To continue the series of blog posts that was started by Oliver, and in no particular order, I'll talk about what we are doing to process the incoming data - which is the task I was given after the Hadoop setup was done.

During our rollover we're processing Occurrence records. Millions of them, about 270 millions at the moment and we expect this to grow significantly over the next few months and years. It is only natural that there is bound to be bad data in there for various reasons. These might be everything from simple typos to misconfigured publishing tools and transfer errors.

The more we know about the domain and the data the more we are obviously able to fix. Any input is appreciated on how we could do better on this part of our processing.

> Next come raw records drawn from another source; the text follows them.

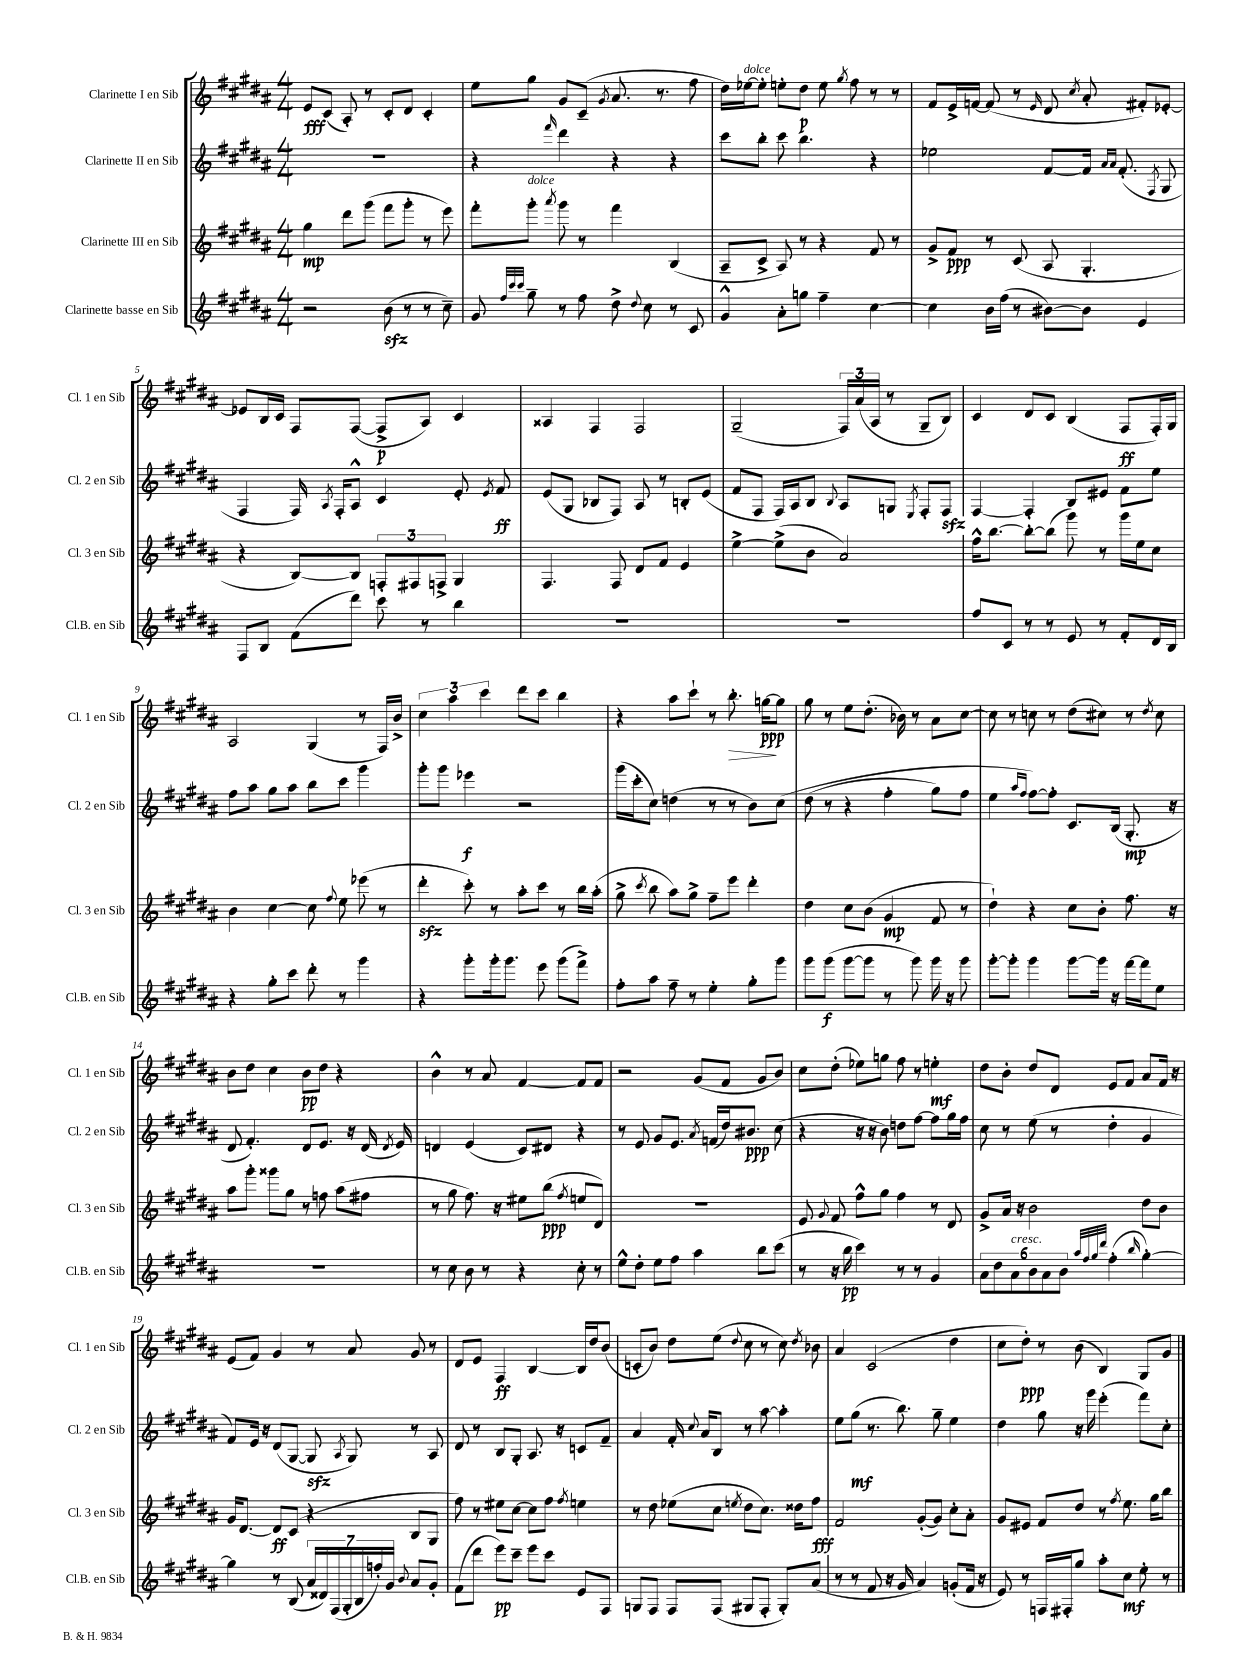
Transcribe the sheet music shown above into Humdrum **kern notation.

**kern	**kern	**kern	**kern
*staff4	*staff3	*staff2	*staff1
*clefG2	*clefG2	*clefG2	*clefG2
*k[f#c#g#d#a#]	*k[f#c#g#d#a#]	*k[f#c#g#d#a#]	*k[f#c#g#d#a#]
*M4/4	*M4/4	*M4/4	*M4/4
2r	4gg#\	1r	8e/L
.	.	.	(8c#/J
.	8ddd#\L	.	8A#'/)
.	(8ggg#\J	.	8r
(8b\	8fff#\L	.	8c#'/L
8r	8ggg#'\J	.	8d#/J
8r	8r	.	4c#'/
8cc#~\)	8eee\)	.	.
=	=	=	=
8g#/	8fff#'\L	4r	8ee\L
32qqff#/LLL	.	.	.
32qqccc#/	.	.	.
32qqccc#/JJJ	.	.	.
8gg#~\	8ggg#'\J	.	8gg#\J
.	8qaaa#/	16qqfff#/	.
8r	8ggg#\	4ddd#\	8g#/L
8ff#\	8r	.	(8c#~/J
.	.	.	8qg#/
8dd#^\	4fff#\	4r	8.a#/
8qqdd#/	.	.	.
8cc#\	.	.	.
.	.	.	8.r
8r	(4B/	4r	.
8c#/	.	.	8ff#\
=	=	=	=
4g#^^/	8A#~/L	8ccc#\L	16dd#\LL)
.	.	.	[16ee-\J
.	8c#^/J	8bb'\J	8ee-'\]J
8a#'\L	8A#/)	8ccc#\	8ee'\L
8gg\J	8r	4.bb\	8dd#\J
4ff#~\	4r	.	8ee\
.	.	.	8qgg#/
.	.	.	8ff#\
[4cc#\	8f#/	4r	8r
.	8r	.	8r
=	=	=	=
4cc#\]	8g#^/L	2ee-\	8f#/L
.	8f#/J	.	16e^/L
.	.	.	[16f/JJ
16b\LL	8r	.	(8f/]
(16ff#\JJ	.	.	.
8r	(8c#/	.	8r
.	.	.	16qqe/
[8b#\L)	8A#/	[8f#/L	8d#/
.	.	.	8qcc#/
8b#\]J	4.G#'/	16f#/]Jk	8a#'/
.	.	16qqa#/LL	.
.	.	16qqa#/JJ	.
.	.	(8.f#'/	.
4e/	.	.	8f#'/L)
.	.	8qF#/	.
.	.	8G#/	[8e-'/J
=	=	=	=
8F#/L	4r	4F#/	8e-/]L
8B/J	.	.	16B/L
.	.	.	16c#/JJ
(8f#\L	[8B/L)	16F#/)	8F#/L
.	.	8qA#/	.
.	.	16F#'/LK	.
8ddd#\J)	8B/]J	8A#^^/J	([8F#/J
8ccc#\	12F'/L	4c#/	8F#^/]L
.	12F#/	.	.
8r	.	.	8A#/J)
.	12F^/J	.	.
4bb\	4G#/	8e'/	4c#/
.	.	8qe/	.
.	.	8f#/	.
=	=	=	=
1r	4.F#/	(8e/L	4A##/
.	.	8G#/J	.
.	.	8B-/L	4F#/
.	8F#/	8F#/J)	.
.	8d#/L	8A#/	2F#/
.	8f#/J	8r	.
.	4e/	8B'/L	.
.	.	(8e/J	.
=	=	=	=
1r	[4ee^\	8f#/L	(2G#~/
.	.	8F#/J	.
.	(8ee^\]L	16F#/LL)	.
.	.	16A#/J	.
.	8b\J	8B/J	.
.	.	8qqB/	.
.	2a#/)	8A#/L	24F#/LL)
.	.	.	(24a#/
.	.	.	24A#/JJ
.	.	8G/J	8r
.	.	8qE/	.
.	.	8F#'/L	8G#~/L
.	.	8F#/J	8B/J)
=	=	=	=
8ff#/L	16ff#^^\LK	[4F#/	4c#/
.	[8.bb\J	.	.
8c#/J	.	.	.
8r	8bb'\_L	4F#'/]	8d#/L
8r	(8bb\]J	.	8c#/J
8e/	8ggg#\)	8B/L	(4B/
8r	8r	8e#/J	.
8f#'/L	16ggg#\LL	8f#\L	8F#/L
.	16ee\J	.	.
16d#/L	8cc#\J	8ee\J	16F#'/L)
16B/JJ	.	.	16G#/JJ
=	=	=	=
4r	4b\	8ff#\L	2A#/
.	.	8aa#\J	.
8gg#'\L	[4cc#\	8gg#\L	.
8ccc#\J	.	8aa#\J	.
8ddd#'\	8cc#\]	8bb\L	(4G#/
.	8qqff#/	.	.
8r	8ee\	8ccc#\J	.
4ggg#\	(8eee-\	4ggg#\	8r
.	8r	.	16F#/LL)
.	.	.	16b^/JJ
=	=	=	=
4r	4ddd#'\	8ggg#'\L	6cc#\
.	.	8ggg#\J	.
.	.	.	6aa#\
8ggg#'\L	8ccc#'\)	4eee-\	.
.	.	.	6ccc#\
16ggg#'\k	8r	.	.
8.ggg#\J	.	.	.
.	8aa#'\L	2r	8ddd#\L
8eee\	8ccc#\J	.	8ccc#\J
(8ggg#\L	8r	.	4bb\
8fff#^\J)	16bb\LL	.	.
.	(16aa#'\JJ	.	.
=	=	=	=
8ff#'\L	8gg#^\	(16ggg#\LL	4r
.	.	16ccc#'\J	.
.	8qccc#/	.	.
8aa#\J	8bb\	8cc#\J)	.
8ff#~\	8aa#\L)	(4dd\	8aa#\L
8r	8gg#^\J	.	8ccc#`\J
4ee'\	8ff#~\L	8r	8r
.	8eee\J	8r	8.bb'\
8gg#'\L	4ddd#'\	8b\L)	.
.	.	.	[16gg\LK
8ggg#\J	.	&(8cc#\J	8gg\]J
=	=	=	=
8ggg#\L	4dd#\	(8dd#\	8gg#\
(8ggg#\J	.	8r	8r
[8ggg#\L	8cc#\L	4r	8ee\L
8ggg#\]J	(8b\J	.	(8.dd#'\J
8r	4g#/	4ff#'\	.
.	.	.	16b-\)
8ggg#\)	.	.	8r
16ggg#\	8f#/	8gg#\L)	8a#\L
16r	.	.	.
8ggg#\	8r	8ff#\J	[8cc#\J
=	=	=	=
[8ggg#'\L	4dd#`\)	4ee\	8cc#\]
8ggg#'\]J	.	.	8r
.	.	16qqaa#/LL	.
.	.	16qqff#/JJ	.
4ggg#\	4r	[8ff#\L&)	8cc\
.	.	8ff#'\]J	8r
[8ggg#\L	8cc#\L	8.c#/L	(8dd#\L
16ggg#\]Jk	8b'\J	.	8cc#\J)
16r	.	(16B/Jk	.
[16fff#\LL	8.ff#\	8.G#'/	8r
16fff#\]J	.	.	.
.	.	.	8qdd#/
8ee\J	.	.	8cc#\
.	16r	16r	.
=	=	=	=
1r	8aa#\L	8d#/	8b\L
.	8ggg#'\J	4.f#'/)	8dd#\J
.	8ggg##\L	.	4cc#\
.	8gg#\J	.	.
.	8r	8d#/L	8b\L
.	8ff\	8.e/J	8dd#\J
.	(8aa#\L	.	4r
.	.	16r	.
.	8ff#\J	(16d#/	.
.	.	8qd#/	.
.	.	16e/)	.
=	=	=	=
8r	8r	4d/	4b^^\
8cc#\	8gg#\	.	.
8b\	8.ff#\)	(4e/	8r
8r	.	.	8a#/
.	16r	.	.
4r	8ee#\L	8c#/L)	[4f#/
.	(8bb\J	8d#/J	.
.	8qff#/	.	.
8cc#'\	8ee/L	4r	8f#/]L
8r	8d#/J)	.	8f#/J
=	=	=	=
8ee^^\L	1r	8r	2r
8dd#'\J	.	8e/	.
8ee\L	.	8g#/L	.
8ff#\J	.	8.e/J	.
4aa#\	.	.	(8g#/L
.	.	8qa#/	.
.	.	(16f/LL	.
.	.	16dd#/J)	8f#/J
.	.	8.b#/J	.
8bb\L	.	.	8g#/L
(8ccc#\J	.	(8cc#\	8b/J)
=	=	=	=
8r	8e/	4r	8cc#\L
.	8qqg#/	.	.
16r	8f#/	.	(8dd#'\J
16bb\	.	.	.
4ccc#\)	8ff#^^\L	16r	8ee-\L)
.	.	16r	.
.	8gg#\J	8b\)	8gg\J
8r	4ff#\	8dd\L	8ff#\
8r	.	[8ff#\J	8r
4g#/	8r	8ff#\]L	4ee'\
.	8d#/	16gg#\L	.
.	.	16ff#\JJ	.
=	=	=	=
12a#\L	8g#^/L	8cc#\	8dd#\L
12dd#\	.	.	.
.	16a#/Jk	8r	8b'\J
12a#\	.	.	.
.	16r	.	.
12b\	2b\	(8ee\	8dd#/L
12a#\	.	.	.
.	.	8r	8d#/J
12b\J	.	.	.
32qqaa#/LLL	.	.	.
32qqff#/	.	.	.
32qqgg#/	.	.	.
32qqddd#/JJJ	.	.	.
(4ff#'\	.	4dd#'\	8e/L
.	.	.	8f#/J
16qqbb/	.	.	.
[4gg#'\)	8dd#\L	4g#/	8a#/L
.	8b\J	.	16f#/Jk
.	.	.	16r
=	=	=	=
4gg#\]	16g#/LK	8f#/L)	(8e/L
.	[8.d#/J	.	.
.	.	16e/Jk	8f#/J)
.	.	16r	.
8r	8d#/]L	(8d#/L	4g#/
(8B/	(8c#/J	[8G#/J	.
28a#/LL	4r	8G#/]	8r
28d##/)	.	.	.
(28F#/	.	.	.
28G#'/	.	.	.
.	.	8qA#/	.
.	.	8G#/)	8a#/
28B/	.	.	.
28ff'/)	.	.	.
28g#/JJ	.	.	.
8qqb/	.	.	.
8a#/L	8B/L	8r	8g#/
8g#'/J	8G#/J	8A#/	8r
=	=	=	=
(8f#\L	8ff#\)	8d#/	8d#/L
8ddd#\J	8r	8r	8e/J
8eee\L)	8ee#\L	8B/L	4F#/
8ccc#~\J	[8cc#\J	8G#'/J	.
8eee\L	8cc#\]L	8.A#/	[4B/
8ccc#\J	8ff#\J	.	.
.	.	16r	.
.	8qff#/	.	.
8e/L	4ee\	8c/L	16B/]LL
.	.	.	16dd#/J
8F#/J	.	8f#~/J	(8b/J
=	=	=	=
8G/L	8r	4a#/	8c'/L
8F#/J	8dd#\	.	8b/J)
8F#/L	(8ee-\L	16f#'/	8dd#\L
.	.	8qqcc#/	.
.	.	16a#/LK	.
(8F#/J	8cc#\J	8B/J	(8ee\J
.	8qee/	.	8qqdd#/
8G#/L	8dd#\L	8r	8cc#\
8F#'/J	8.cc#\J)	[8aa#\	8r
8G#'/L)	.	4aa#'\]	8cc#\)
.	16dd##\LK	.	.
.	.	.	8qdd#/
(8a#/J	8ff#\J	.	8b-\
=	=	=	=
8r	2f#/	8ee\L	4a#/
8r	.	(8gg#\J	.
8f#/	.	8.r	(2c#/
16r	.	.	.
16g#/	.	8.bb\)	.
4a#/)	([8g#'/L	.	.
.	8g#/]J)	8gg#~\	.
(8g'/L	8cc#'\L	4ee\	4dd#\
16f#/Jk	8a#'\J	.	.
16r	.	.	.
=	=	=	=
8e/)	8g#/L	4dd#\	8cc#\L
8r	8e#/J	.	8dd#'\J)
16F/LL	8f#/L	8gg#\	8r
16F#'/J	.	.	.
8gg#/J	8dd#/J	16r	(8b\
.	.	16ggg#\	.
8aa#'\L	8r	(4eee'\	4B/)
.	8qff#/	.	.
8cc#\J	8.ee\	.	.
8ee'\	.	8fff#\L)	8G#/L
.	16gg#\LK	.	.
8r	8bb\J	8cc#'\J	8g#/J
==	==	==	==
*-	*-	*-	*-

For fields like kingdom, phylumcountry name or basis of record we do a simple lookup in a dictionary to look for common mistakes and replace those with the proper versions. Other fields like class, order, family, genus and author have way too many distinct values for us to prepare a dictionary with all the possible errors and their correct forms. That is why we only apply a few safe clean up procedures here (e.g. remove blacklisted names or invalid characters).

Scientific names are additionally parsed by the NameParser in the ECAT project which does all kinds of fancy magic to try to infer a correct name. Altitudes, depths and coordinates get treatment as well by looking at common unit markers and errors we've seen in the past.

And last but not least we also try to make most out of the dates we get. As everyone who ever dealt with date strings knows this can be one of the hardest topics in an internationalized environment. In theory our input data consists of three nicely formatted fields: year, month and day. In reality though a lot of dates are just in the year field. We've got all kinds of delimiters (with "/" and "-" being among the most common ones), abbreviations ("Mar") and database export fragments ("1978.0" because it was a floating point variable in the database), missing data and more.

Additionally we obviously have to deal with different time formats. Is "01/02/02" the first of February or the second of January? In most cases we can only guess.

Having said that: We've rewritten large parts of the date handling routines and are continuing to improve them as we know that this is an important part of our data. Feedback on how we're doing here is greatly appreciated!

I'm really hoping to have a chance to compile a few statistics about our incoming data quality once we've tested all of this in production.